The European aspect of the music business globalization led in recent years to the release of more and more Scandinavian albums by Portuguese labels, mainly Clean Feed but also Creative Sources, and to the focus of a Polish label, Multikulti, on Spanish and Catalan musicians, among them sax player Albert Cirera, and ensemble Memoria Uno led by trumpeter Iván González. The Barcelona-based trio Phicus, featuring electric guitarist Ferran Fages, double bass player Àlex Reviriego and drummer-percussionist Vasco Trilla, is another group that enjoys this phenomena.
Phicus does not attempt to be a power trio. Phicus declares that it speculates with silence and noise, attempting to rearrange the timbral spectrum of the electric guitar, double bass and the drum set and «scrap the tradition to explore their very own harmonic universe forged of the energy of a blazing forest into flame». Phicus is also a democratic trio with no leader and polished its interplay through intense rehearsal schedule before recording its debut album, «Plom», on November 2016 . It grew out from a close work of Fages and Reviriego together, but Reviriego and Trilla have collaborated too in another group, the local Völga quartet.
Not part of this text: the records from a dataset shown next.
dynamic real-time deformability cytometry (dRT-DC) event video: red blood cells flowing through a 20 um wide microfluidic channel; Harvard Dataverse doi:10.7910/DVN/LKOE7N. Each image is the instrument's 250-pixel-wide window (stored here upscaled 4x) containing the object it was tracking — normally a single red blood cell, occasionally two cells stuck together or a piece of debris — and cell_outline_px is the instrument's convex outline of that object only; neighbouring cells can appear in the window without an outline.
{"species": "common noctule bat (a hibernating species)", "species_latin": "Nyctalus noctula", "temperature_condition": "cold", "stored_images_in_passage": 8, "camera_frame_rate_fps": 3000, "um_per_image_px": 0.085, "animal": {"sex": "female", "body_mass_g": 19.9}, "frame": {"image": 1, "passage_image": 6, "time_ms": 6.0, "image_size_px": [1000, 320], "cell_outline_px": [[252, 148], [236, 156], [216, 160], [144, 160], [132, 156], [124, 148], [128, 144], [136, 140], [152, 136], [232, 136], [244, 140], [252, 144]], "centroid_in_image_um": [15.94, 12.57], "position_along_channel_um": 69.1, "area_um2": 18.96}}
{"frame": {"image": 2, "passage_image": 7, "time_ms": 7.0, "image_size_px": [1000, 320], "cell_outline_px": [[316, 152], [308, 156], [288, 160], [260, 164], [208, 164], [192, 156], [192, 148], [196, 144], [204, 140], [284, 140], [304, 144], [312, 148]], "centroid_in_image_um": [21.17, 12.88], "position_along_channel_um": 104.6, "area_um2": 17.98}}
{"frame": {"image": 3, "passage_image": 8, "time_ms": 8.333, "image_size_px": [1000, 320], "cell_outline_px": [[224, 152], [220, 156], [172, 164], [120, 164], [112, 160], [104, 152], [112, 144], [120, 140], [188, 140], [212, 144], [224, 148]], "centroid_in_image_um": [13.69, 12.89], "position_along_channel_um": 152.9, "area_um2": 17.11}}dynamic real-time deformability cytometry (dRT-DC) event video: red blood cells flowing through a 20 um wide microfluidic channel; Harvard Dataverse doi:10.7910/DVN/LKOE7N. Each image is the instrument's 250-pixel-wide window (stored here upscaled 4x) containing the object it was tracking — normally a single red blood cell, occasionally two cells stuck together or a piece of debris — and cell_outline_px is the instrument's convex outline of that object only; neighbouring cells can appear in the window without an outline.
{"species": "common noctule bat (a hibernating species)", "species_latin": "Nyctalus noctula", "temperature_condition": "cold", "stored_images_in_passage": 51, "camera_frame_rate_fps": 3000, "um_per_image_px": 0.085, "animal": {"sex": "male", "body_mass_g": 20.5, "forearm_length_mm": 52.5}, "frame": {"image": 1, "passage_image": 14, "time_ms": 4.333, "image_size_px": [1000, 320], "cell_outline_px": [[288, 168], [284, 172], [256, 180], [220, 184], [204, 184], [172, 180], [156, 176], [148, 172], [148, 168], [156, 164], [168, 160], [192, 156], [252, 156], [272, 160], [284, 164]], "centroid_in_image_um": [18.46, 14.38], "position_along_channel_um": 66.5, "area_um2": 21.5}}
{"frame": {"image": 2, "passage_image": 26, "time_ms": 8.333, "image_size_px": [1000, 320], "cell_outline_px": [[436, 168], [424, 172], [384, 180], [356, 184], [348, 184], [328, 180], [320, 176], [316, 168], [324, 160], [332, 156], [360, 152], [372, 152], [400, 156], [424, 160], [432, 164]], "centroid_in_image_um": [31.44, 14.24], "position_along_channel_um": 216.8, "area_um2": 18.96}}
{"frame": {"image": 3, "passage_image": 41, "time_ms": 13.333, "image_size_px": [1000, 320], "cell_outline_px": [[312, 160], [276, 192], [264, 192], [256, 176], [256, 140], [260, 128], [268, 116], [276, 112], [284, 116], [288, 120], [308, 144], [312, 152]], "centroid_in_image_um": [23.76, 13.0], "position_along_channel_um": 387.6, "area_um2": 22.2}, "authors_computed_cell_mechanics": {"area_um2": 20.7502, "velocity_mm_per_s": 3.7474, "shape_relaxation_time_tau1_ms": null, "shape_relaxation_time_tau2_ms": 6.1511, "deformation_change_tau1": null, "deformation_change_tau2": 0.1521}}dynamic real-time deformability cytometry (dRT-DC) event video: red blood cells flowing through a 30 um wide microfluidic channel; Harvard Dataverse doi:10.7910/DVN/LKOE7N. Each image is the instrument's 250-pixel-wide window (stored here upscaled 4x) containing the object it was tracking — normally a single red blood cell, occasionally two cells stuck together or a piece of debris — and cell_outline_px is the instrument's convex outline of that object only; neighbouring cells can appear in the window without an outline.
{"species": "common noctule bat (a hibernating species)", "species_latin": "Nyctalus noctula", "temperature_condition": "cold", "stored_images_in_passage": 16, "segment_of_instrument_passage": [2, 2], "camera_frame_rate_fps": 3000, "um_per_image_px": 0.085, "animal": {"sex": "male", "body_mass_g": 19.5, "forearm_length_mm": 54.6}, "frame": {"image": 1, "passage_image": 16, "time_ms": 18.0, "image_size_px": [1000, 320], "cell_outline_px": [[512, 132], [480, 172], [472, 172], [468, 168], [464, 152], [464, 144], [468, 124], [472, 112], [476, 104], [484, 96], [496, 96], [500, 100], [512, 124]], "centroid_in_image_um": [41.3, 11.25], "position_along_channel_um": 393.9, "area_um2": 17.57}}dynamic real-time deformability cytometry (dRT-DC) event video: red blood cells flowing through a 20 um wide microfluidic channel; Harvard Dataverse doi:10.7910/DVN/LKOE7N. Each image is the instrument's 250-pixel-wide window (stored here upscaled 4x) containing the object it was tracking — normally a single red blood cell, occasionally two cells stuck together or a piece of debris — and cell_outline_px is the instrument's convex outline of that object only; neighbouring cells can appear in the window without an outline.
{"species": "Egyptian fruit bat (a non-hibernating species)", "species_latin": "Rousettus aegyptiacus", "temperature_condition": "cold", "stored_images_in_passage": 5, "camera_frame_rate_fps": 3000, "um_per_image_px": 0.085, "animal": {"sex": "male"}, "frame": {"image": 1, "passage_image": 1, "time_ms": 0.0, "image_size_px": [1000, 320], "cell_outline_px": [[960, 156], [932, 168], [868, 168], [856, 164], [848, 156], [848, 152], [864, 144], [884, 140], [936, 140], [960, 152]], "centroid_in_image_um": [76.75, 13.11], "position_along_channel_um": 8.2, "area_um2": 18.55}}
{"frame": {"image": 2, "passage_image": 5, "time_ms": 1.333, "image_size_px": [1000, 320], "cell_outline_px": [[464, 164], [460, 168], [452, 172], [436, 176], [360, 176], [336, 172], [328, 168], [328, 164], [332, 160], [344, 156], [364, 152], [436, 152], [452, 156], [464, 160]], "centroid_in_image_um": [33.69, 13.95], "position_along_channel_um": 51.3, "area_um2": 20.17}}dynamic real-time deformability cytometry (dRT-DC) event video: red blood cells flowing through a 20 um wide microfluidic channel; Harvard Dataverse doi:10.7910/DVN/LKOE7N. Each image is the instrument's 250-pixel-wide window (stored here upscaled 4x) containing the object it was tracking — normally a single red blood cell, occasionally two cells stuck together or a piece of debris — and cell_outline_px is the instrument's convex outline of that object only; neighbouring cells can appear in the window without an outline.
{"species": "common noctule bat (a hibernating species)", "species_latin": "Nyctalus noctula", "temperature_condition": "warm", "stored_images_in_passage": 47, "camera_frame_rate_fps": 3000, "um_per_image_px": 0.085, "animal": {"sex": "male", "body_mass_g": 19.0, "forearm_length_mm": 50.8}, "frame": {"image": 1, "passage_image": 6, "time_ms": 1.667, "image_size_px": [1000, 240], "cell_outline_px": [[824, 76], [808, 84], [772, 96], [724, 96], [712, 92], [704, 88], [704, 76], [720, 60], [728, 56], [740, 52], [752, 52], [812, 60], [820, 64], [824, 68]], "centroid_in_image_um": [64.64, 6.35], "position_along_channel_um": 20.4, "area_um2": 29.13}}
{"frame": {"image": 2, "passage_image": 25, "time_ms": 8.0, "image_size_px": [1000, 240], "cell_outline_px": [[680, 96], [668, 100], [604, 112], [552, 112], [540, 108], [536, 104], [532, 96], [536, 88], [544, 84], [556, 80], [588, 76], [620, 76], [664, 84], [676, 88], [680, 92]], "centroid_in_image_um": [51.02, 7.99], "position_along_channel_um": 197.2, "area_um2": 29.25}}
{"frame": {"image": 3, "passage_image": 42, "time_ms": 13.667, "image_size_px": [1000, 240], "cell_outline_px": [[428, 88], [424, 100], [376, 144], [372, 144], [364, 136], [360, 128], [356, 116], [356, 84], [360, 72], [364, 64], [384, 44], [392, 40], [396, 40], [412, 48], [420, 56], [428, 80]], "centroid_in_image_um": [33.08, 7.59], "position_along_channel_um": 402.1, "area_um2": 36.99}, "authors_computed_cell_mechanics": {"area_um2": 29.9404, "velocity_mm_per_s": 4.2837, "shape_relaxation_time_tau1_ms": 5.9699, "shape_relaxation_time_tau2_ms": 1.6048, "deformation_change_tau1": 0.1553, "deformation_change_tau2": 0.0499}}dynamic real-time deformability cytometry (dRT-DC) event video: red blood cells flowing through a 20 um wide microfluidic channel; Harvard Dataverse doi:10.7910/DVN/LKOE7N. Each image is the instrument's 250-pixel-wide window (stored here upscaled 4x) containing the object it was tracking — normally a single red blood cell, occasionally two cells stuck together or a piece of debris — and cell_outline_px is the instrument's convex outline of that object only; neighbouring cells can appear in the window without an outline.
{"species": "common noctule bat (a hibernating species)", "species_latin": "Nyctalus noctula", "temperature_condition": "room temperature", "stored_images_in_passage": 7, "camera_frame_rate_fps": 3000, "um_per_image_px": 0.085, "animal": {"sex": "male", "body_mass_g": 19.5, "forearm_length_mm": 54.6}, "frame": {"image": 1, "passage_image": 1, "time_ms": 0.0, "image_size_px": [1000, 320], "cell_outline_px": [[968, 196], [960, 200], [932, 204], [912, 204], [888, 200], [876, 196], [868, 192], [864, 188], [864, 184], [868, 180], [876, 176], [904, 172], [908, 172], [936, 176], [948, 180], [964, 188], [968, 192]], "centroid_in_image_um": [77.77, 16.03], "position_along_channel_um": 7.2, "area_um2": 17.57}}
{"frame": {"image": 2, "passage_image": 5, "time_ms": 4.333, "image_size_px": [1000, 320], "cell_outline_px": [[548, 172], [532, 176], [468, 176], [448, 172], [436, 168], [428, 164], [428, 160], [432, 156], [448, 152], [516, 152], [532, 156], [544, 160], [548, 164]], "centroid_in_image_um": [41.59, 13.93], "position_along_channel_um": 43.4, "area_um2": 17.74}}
The seven free-improvised pieces, all titled after the elements Clor, Plom and Crom, are based on a close and deep listening interplay and suggest fragmented textures-tone poems that shift between loose but noisy ones to sparse and chaotic ones, sometimes even quiet and almost transparent ones. Theses pieces gravitate organically, on their own accord, towards their emotional core, but avoiding any ecstatic climaxes. The longest piece «Crom 1» realizes best Phicus sonic vision. It is meditative, minimalist soundscape that owes much to the pioneer work of the British free-improv ensemble AMM and offers a sonic unity where the metallic sounds of the electric guitar blend gently with the bowing of the double bass strings and the subtle touches of objects, skins and cymbals. Other pieces like «Plom 1» and «Plom 2» highlight the opposite side of Phicus, its fascination with the work of another sonic sculptor, Japanese guitarist Keiji Haino. These pieces focus on rippling, buzzing waves of electric noises.